As Rep. Marcy Kaptur, D-Ohio, notes, “This generation of Americans never asked America for anything. It is now time for us to honor their life of contributions.” In fact, time is quickly running out: Only six million men and women from the World War II generation are alive today. They are dying at a rate of 1,000 per day. By the time the memorial is complete in late 2002 or early 2003, more than a million more will be gone.

But America is racing to set things right. States, cities, corporations, the Legion and its Posts, and even school children have chipped in $92 million in support of the $100-million memorial. Spearheaded by World War II veteran Bob Dole, the massive fundraising campaign includes not a penny in federal tax dollars – something Dole is deeply proud of. Throughout his stewardship of the fundraising drive, Dole adamantly opposed efforts in Congress to appropriate money for the memorial. “If we can win World War II,” he said during the Legion’s Washington Conference in March, “we certainly can raise $100 million in the private sector.” 

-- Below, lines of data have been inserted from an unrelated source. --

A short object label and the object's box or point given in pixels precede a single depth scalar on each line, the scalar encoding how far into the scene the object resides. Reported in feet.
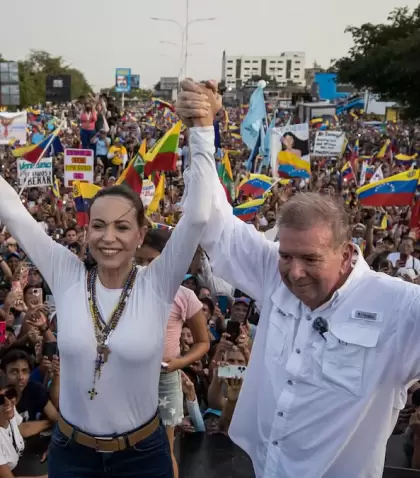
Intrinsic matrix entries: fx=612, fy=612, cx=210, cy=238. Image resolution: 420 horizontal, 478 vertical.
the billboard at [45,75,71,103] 131.95
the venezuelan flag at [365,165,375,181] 42.83
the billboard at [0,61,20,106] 94.94
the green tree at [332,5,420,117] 78.07
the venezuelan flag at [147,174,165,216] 26.45
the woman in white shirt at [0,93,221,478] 6.50
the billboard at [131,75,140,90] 238.39
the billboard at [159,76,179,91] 262.08
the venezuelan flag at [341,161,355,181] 40.47
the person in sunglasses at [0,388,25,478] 10.36
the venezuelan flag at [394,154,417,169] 46.94
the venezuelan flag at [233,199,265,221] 26.27
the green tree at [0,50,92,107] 184.08
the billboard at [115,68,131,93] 203.95
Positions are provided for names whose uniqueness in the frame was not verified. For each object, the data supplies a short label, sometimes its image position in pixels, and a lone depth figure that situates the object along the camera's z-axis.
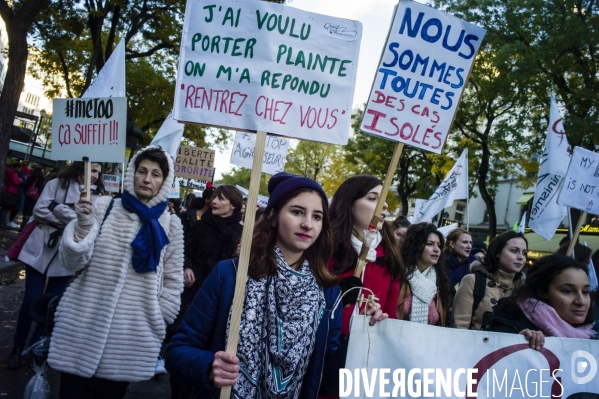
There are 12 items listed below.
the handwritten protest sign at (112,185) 11.83
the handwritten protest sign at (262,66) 2.93
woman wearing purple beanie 2.50
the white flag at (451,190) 8.90
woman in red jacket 3.55
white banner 2.89
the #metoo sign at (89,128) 4.23
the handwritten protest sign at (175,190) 13.78
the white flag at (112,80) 4.47
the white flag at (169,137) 7.81
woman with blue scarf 3.44
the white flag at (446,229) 9.83
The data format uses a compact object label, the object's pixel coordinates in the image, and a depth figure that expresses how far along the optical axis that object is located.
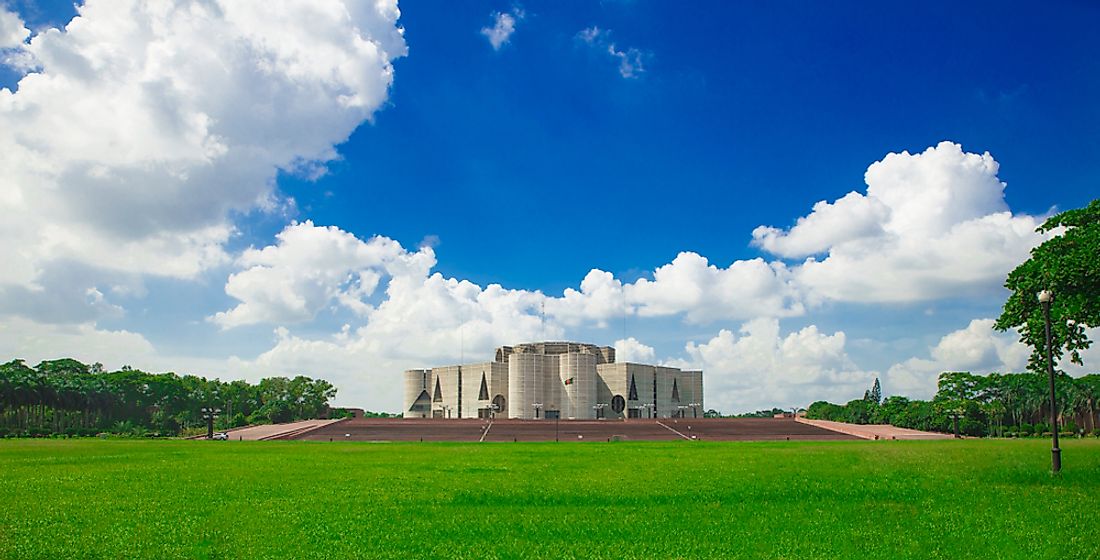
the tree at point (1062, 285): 17.38
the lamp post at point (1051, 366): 17.16
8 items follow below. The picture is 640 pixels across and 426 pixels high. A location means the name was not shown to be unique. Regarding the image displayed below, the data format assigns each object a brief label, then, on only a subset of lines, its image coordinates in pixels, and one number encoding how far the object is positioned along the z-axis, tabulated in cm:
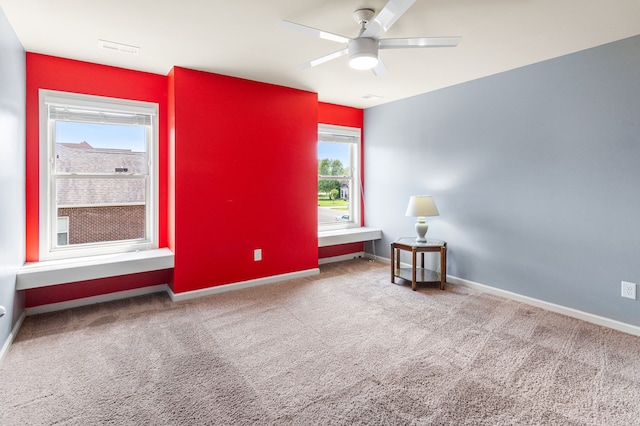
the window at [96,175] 315
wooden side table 374
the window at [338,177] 506
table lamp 390
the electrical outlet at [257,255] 388
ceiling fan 207
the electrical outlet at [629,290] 265
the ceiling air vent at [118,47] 274
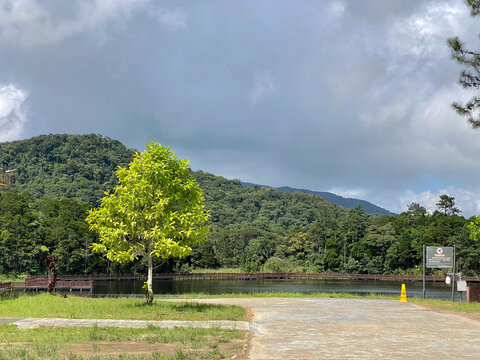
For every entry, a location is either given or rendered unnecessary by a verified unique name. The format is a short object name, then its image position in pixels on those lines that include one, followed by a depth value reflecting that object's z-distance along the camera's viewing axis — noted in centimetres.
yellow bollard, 2839
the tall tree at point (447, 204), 13062
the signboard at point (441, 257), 3044
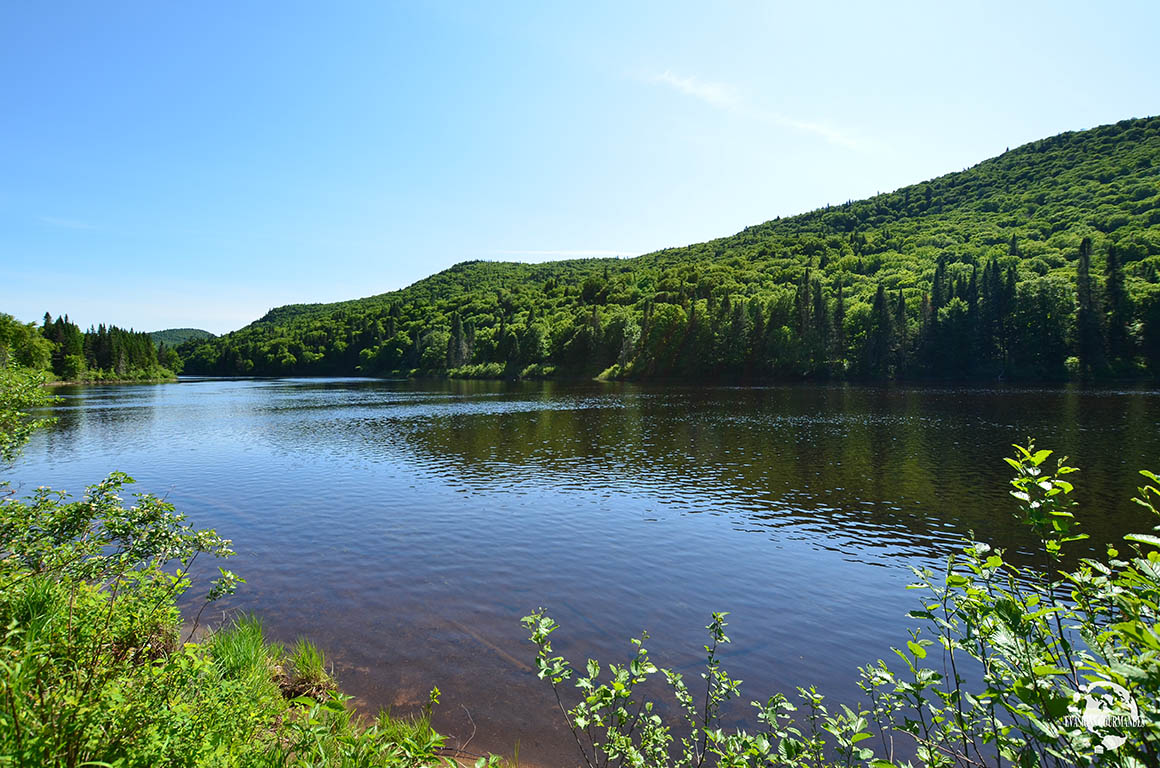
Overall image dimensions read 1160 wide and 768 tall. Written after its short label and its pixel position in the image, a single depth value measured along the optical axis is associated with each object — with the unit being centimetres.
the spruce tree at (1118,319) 9769
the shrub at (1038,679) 280
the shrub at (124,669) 413
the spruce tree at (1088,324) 9762
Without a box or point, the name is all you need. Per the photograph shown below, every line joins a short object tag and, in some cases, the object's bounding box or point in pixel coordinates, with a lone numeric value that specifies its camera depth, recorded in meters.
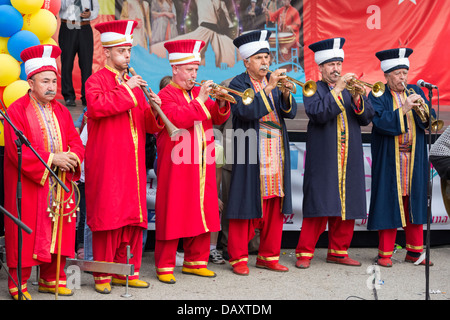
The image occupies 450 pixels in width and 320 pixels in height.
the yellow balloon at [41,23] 6.01
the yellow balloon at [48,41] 6.24
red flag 9.70
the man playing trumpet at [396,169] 6.45
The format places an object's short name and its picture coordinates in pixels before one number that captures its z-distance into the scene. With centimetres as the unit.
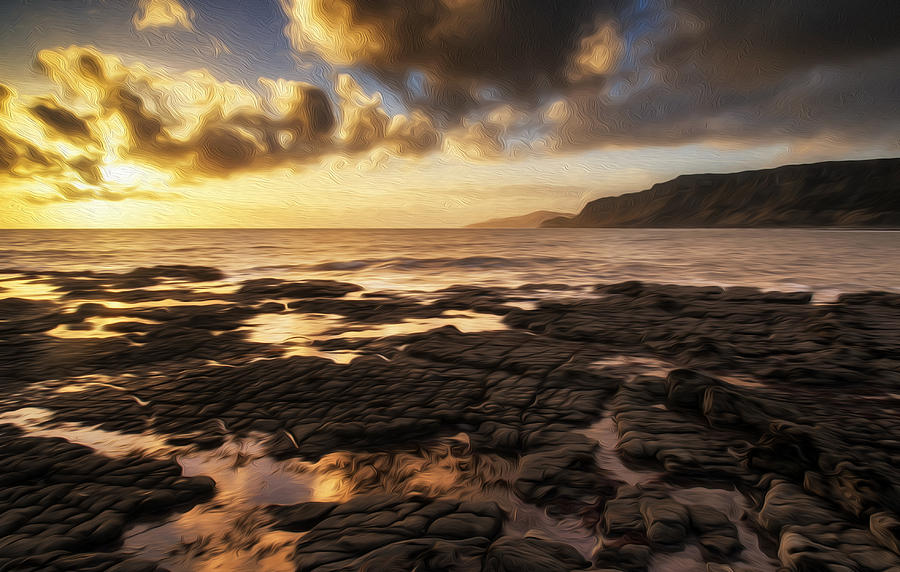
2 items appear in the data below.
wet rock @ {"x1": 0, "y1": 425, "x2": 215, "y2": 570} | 190
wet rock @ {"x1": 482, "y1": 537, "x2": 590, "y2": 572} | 178
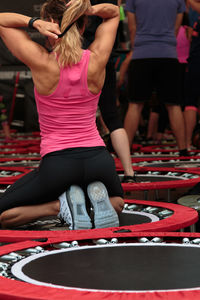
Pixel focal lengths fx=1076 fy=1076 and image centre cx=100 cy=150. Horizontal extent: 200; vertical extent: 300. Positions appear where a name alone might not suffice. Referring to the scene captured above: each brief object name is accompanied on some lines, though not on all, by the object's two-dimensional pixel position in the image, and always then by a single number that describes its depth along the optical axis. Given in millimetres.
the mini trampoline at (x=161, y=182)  4955
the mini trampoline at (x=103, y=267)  2100
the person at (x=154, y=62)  7692
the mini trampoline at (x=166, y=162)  6837
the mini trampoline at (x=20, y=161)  7622
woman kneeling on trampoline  3689
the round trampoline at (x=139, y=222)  3311
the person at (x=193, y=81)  8565
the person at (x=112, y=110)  5254
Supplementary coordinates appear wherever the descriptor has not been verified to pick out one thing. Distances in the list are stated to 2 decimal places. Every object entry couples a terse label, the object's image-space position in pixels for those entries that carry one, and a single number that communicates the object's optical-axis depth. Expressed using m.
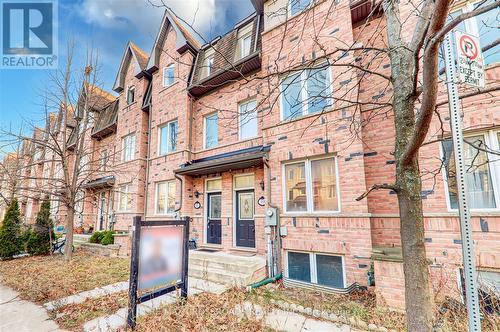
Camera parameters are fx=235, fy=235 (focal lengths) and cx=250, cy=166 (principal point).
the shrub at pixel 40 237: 10.98
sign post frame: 3.82
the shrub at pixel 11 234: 10.52
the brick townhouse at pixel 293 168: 5.00
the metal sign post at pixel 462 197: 1.64
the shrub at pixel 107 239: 11.32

The donations will be well spent. Nestled between the Lincoln Memorial and Washington Monument, the new memorial will sit on the National Mall. Together, the trio of monuments will call to mind the most critical moments in American history – the founding and revolution represented by Washington, the internal struggle over slavery represented by Lincoln and the defeat of fascism represented by World War II.

Hailed as “elegantly simple,” Friedrich St. Florian’s design includes a “Light of Freedom” rising from the Mall’s Reflecting Pool; 56 pillars evoking the wartime unity of America’s states and territories; and a “Freedom Wall,” which according to the memorial’s planners will recognize “the sacrifice of America’s World War II generation, the contribution of our Allies and the suffering of all humankind.”

Reluctant Heroes. Some wonder why it took so long to build a World War II memorial. It wasn’t until 1987, when Kaptur introduced legislation clearing the way for the memorial, that the idea even got a second thought on Capitol Hill. And another decade would pass before the memorial cleared the usual bureaucratic and legislative hurdles. And so the question remains: Why did more than half-a-century pass before we honored the sacrifice of those who fell and the lives of those who survived?

            The answer may be as simple as the character of the men and women who comprise the World War II generation: They are humble, too humble to demand recognition for what they accomplished in 1945, too humble to whine about the years and limbs they left on foreign shores, too humble to obsess over the nightmares they brought back. They saw what they did and kept doing as a duty, not a choice. Embodying that humility and sense of service, Dole himself has argued, “This memorial is not for us – it’s for those who come after us.”

            In typical fashion, Dole’s generation of reluctant heroes, the generation that saved the world, shuns the spotlight again – even as the stage empties for their curtain call.